Does ${\bf CPO}$ have $\omega$-colimits? Does the category ${\bf CPO}$ have $\omega$-colimits? By ${\bf CPO}$ I mean the category that has as objects the $\omega$-complete pointed partial orders and as arrows $\omega$-continuous functions.
 A: No, it doesn't. Consider the $\omega$-diagram $D=(\{0\}\to \{-1,0\}\to \{-2,-1,0\}\to\cdots)$ in $\mathbf{CPO}.$ Suppose $X$ were the colimit of our diagram and let $Z=\{-\infty_1,-\infty_2,\ldots,-2,-1,0\},$ where $-\infty_1<-\infty_2$ and both $-\infty_i$ are strictly smaller than every integer in $Z.$ Then there should be a unique map $X\to Z$ consistent with the inclusions of the $\{-i,\ldots,0\}.$ This implies all the maps $\{-i,\ldots,0\}\to X$ are injective, since the corresponding maps to $Z$ are, and by the cocone property, $X$ has a sub-poset isomorphic to $\mathbb Z_{\le 0}=\{\ldots,-2,-1,0\}.$ Since $\mathbb Z_{\le 0}$ is not pointed (contains no $\perp$), $X$ must contain at least one further, distinct element $\perp$ below all of these.
Now any map $f:X\to Z$ consistent with the cocone maps must send $\perp$ to either $-\infty_1$ or $-\infty_2$ in order to be monotone. This produces a contradiction, since $Z$ has an endomorphism sending both $-\infty_i$ to $-\infty_2$ as well as one sending both $-\infty_i$ to $-\infty_1,$ composing with one of which changes $f$ while preserving its respect for the cocones.

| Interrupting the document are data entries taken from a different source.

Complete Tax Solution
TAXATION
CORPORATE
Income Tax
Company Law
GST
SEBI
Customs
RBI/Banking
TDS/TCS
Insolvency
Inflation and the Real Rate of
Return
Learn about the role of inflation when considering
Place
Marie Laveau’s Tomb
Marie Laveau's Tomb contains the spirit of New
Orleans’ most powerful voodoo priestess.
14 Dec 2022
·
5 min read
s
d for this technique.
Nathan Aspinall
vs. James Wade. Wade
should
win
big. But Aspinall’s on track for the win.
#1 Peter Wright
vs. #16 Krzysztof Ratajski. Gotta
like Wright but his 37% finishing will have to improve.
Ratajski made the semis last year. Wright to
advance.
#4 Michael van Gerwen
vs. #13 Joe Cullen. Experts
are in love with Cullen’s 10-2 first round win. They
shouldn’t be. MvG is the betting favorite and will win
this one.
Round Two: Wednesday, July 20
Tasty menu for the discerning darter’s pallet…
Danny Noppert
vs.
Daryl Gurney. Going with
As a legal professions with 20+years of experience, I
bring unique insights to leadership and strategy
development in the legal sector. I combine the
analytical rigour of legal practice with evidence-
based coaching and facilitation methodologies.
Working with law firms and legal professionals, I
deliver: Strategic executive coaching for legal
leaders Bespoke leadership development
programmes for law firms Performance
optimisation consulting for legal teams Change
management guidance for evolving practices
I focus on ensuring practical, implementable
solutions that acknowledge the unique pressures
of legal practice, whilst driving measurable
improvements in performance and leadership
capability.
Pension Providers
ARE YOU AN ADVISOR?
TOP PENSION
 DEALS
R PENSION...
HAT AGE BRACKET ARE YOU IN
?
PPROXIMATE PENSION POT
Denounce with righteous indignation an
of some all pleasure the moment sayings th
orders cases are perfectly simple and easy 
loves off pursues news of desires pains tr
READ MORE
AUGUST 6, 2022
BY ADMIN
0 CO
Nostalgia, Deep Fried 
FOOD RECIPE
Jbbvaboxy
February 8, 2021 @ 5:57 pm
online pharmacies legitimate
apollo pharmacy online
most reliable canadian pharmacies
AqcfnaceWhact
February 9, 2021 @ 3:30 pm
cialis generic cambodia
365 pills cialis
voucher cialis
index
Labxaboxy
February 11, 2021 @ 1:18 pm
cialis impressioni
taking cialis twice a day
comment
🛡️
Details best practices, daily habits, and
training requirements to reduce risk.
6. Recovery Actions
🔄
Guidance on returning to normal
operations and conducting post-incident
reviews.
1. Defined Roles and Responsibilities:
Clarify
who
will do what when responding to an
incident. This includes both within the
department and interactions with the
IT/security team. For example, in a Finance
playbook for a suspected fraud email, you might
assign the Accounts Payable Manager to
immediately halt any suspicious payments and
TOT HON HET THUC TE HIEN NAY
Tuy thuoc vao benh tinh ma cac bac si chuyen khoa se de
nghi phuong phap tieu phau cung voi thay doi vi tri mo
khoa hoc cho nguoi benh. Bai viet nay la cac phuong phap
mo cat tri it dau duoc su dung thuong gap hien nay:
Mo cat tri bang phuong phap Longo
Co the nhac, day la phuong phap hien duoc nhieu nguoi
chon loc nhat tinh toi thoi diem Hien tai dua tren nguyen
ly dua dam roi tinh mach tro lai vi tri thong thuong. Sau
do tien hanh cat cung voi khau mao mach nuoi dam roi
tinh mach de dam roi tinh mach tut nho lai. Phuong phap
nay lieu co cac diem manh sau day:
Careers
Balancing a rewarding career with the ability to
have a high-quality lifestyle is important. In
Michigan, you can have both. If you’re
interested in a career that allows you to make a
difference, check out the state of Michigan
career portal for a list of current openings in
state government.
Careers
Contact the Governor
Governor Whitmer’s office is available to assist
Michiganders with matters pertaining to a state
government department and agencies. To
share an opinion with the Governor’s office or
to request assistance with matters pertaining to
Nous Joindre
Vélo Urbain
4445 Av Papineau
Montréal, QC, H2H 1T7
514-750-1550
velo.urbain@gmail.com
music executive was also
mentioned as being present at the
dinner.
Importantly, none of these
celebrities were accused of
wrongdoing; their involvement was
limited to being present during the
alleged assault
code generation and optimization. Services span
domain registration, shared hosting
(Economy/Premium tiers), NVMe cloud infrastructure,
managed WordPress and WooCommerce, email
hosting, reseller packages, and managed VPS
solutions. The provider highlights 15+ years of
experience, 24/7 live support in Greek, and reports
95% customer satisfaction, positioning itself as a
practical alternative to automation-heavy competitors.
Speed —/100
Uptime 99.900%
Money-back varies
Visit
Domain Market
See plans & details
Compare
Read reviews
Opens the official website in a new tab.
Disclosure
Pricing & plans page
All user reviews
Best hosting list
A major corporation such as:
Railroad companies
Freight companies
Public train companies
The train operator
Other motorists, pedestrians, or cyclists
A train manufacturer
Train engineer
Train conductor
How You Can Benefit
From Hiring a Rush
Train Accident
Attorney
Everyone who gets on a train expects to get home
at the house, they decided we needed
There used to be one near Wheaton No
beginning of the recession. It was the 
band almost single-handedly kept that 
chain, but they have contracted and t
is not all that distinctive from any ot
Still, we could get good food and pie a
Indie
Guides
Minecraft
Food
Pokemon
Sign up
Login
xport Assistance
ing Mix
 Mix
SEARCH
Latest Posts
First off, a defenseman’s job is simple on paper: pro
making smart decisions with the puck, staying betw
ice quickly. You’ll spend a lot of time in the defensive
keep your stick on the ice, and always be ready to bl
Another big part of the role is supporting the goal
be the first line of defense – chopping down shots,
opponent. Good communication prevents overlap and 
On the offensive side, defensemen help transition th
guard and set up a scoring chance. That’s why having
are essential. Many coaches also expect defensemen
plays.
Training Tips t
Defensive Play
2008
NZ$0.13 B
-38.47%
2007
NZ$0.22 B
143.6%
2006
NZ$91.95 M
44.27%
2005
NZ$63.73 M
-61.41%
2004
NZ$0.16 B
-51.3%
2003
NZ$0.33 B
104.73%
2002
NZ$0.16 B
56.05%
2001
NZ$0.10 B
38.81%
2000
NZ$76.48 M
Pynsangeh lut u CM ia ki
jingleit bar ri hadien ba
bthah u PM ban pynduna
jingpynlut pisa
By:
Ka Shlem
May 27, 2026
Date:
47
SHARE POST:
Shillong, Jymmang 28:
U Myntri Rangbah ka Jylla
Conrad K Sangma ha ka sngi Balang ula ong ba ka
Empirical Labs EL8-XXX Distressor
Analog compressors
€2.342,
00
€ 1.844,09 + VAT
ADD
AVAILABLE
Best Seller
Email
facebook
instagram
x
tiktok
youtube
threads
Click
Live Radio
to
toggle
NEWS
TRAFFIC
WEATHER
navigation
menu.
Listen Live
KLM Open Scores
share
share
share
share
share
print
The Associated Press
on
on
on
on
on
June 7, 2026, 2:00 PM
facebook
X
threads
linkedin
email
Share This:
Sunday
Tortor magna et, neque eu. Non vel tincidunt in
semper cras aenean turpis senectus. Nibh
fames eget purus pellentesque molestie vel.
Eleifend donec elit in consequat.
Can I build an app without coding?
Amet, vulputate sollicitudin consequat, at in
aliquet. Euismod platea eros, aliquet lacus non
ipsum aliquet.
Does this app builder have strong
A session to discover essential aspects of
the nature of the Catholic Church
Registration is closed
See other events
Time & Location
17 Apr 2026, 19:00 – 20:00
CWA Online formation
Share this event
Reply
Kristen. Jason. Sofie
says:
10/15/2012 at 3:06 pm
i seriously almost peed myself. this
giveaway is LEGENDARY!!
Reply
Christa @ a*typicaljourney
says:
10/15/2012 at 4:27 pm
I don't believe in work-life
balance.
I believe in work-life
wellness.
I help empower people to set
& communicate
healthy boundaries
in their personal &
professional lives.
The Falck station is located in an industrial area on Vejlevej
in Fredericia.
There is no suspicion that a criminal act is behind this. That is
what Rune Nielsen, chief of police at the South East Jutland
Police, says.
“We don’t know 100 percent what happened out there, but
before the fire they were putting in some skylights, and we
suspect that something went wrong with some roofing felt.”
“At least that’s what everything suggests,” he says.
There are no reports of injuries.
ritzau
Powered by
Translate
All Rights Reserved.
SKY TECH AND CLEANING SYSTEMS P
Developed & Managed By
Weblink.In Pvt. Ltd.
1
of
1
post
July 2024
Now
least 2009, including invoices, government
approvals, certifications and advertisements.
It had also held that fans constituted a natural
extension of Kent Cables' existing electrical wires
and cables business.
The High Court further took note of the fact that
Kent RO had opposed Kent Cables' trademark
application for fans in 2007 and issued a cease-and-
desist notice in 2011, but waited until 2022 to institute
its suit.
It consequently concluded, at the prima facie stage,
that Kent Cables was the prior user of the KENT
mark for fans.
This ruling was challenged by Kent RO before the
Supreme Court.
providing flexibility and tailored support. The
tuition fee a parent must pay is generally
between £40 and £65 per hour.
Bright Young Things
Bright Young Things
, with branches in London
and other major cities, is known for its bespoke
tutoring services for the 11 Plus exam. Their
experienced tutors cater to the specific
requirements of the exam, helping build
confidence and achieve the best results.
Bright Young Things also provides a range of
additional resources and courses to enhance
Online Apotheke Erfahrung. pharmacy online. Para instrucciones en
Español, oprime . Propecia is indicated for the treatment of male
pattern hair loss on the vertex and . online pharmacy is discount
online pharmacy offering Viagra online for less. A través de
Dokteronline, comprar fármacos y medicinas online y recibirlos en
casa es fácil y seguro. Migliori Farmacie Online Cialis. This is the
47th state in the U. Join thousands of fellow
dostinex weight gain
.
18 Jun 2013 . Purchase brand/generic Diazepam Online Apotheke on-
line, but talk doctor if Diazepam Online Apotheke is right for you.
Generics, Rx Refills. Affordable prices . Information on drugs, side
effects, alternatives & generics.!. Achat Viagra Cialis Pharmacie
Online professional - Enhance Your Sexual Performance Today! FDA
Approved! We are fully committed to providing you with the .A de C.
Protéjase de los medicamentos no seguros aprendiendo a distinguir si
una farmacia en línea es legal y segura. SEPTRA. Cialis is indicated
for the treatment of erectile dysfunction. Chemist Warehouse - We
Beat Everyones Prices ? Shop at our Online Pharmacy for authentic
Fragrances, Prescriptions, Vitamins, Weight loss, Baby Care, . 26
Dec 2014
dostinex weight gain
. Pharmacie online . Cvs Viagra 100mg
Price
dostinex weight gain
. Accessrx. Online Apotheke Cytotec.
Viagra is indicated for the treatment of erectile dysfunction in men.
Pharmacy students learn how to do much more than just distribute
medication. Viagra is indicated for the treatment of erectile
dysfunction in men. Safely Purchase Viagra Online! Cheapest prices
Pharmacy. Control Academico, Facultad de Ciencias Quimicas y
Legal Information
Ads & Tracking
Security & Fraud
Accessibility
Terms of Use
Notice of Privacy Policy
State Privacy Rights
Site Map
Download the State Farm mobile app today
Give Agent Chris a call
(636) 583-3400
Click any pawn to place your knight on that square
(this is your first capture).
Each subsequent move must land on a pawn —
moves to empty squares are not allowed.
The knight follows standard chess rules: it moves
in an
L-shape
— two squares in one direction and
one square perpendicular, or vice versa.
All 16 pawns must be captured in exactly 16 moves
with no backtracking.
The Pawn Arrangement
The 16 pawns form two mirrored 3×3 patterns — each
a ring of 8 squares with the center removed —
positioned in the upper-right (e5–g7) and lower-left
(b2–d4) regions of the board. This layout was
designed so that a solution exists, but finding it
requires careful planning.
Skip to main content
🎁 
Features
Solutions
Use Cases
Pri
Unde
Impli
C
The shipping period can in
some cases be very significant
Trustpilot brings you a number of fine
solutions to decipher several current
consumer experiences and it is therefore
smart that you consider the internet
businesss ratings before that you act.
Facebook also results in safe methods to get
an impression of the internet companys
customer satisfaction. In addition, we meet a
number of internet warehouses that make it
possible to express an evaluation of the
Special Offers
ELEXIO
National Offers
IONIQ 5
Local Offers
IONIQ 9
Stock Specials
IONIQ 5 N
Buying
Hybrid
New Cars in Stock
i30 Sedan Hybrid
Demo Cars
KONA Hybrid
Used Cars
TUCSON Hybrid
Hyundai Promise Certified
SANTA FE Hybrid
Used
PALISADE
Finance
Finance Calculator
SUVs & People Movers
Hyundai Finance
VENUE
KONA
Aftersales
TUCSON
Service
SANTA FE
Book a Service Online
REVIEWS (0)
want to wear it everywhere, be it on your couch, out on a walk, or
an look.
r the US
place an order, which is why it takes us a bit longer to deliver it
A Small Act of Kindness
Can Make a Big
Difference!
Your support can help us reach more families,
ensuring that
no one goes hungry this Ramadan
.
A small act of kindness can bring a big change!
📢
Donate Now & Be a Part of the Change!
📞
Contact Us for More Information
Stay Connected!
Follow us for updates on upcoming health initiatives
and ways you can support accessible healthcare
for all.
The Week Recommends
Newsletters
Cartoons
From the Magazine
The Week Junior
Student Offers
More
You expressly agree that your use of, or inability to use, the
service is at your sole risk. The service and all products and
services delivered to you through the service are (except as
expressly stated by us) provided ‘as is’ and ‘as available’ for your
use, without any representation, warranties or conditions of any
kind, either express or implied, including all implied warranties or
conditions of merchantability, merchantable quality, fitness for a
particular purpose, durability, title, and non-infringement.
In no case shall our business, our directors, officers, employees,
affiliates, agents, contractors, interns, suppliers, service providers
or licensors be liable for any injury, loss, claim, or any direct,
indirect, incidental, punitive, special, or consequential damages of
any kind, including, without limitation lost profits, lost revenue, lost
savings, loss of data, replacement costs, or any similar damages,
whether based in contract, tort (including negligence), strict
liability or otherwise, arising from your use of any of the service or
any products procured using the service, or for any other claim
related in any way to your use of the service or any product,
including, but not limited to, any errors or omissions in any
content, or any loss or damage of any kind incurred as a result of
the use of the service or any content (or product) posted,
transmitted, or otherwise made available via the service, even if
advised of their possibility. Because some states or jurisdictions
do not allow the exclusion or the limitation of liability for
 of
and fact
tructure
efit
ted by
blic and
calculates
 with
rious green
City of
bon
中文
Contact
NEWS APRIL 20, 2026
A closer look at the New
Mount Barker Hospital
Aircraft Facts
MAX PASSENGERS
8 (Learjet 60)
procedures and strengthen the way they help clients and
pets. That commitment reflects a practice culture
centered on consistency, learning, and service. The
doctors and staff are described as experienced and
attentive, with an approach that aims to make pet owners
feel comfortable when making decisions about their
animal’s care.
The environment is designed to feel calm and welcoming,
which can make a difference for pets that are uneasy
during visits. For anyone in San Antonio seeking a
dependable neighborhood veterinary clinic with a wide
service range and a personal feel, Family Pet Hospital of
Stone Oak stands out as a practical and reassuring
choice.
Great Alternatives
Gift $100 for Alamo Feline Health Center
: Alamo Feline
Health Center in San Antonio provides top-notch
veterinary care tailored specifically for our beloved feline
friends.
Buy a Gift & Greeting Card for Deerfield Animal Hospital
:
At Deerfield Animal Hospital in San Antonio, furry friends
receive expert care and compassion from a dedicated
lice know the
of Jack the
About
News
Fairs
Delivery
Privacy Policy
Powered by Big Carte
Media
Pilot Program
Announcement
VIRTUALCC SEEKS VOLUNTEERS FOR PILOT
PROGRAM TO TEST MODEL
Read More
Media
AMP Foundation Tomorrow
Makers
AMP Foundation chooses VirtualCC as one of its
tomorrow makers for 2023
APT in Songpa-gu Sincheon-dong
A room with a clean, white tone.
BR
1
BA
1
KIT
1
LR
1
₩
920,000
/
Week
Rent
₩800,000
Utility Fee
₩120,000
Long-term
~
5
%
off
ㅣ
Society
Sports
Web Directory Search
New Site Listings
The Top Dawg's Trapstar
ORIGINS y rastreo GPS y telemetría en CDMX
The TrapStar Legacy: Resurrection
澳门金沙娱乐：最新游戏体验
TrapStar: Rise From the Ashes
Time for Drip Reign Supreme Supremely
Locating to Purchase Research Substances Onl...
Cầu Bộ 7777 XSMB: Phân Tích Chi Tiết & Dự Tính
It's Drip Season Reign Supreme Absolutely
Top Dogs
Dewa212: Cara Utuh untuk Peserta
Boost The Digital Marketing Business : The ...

Abstractly, the problem with $\mathbf{CPO}$ is the requirement that bottom elements exist, but not be preserved by the morphisms. If you looked at just $\omega$-complete posets, or required morphisms to preserve the bottom elements, then you would have categories that are cocomplete, and indeed, accessibly monadic over posets.